### [Exercise aim]
A single number is the answer here: the count of lines in the records below in which the word "entrega" appears.

::::::

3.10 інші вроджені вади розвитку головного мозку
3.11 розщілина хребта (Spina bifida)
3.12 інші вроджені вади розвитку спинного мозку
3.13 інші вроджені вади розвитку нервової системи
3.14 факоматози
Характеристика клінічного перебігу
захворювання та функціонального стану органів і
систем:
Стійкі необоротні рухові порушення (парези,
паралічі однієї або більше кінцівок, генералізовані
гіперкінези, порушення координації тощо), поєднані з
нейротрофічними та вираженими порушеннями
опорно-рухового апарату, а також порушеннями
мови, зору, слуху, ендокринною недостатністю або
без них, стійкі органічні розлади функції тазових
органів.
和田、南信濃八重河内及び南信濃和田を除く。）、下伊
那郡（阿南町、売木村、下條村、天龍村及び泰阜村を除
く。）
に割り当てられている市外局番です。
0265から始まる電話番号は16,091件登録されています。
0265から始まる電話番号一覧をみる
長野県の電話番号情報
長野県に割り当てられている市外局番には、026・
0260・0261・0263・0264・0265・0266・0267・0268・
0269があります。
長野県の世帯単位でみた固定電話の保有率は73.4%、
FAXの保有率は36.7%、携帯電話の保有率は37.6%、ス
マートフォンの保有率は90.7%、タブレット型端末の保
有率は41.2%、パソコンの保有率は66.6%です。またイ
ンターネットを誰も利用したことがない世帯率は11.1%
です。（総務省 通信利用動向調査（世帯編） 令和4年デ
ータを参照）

::::::

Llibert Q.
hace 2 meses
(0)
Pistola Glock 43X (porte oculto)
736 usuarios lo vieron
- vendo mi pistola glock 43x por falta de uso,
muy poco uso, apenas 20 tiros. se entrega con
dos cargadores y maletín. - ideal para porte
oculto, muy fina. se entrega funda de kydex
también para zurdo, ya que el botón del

::::::

### [Answer for this exercise]
2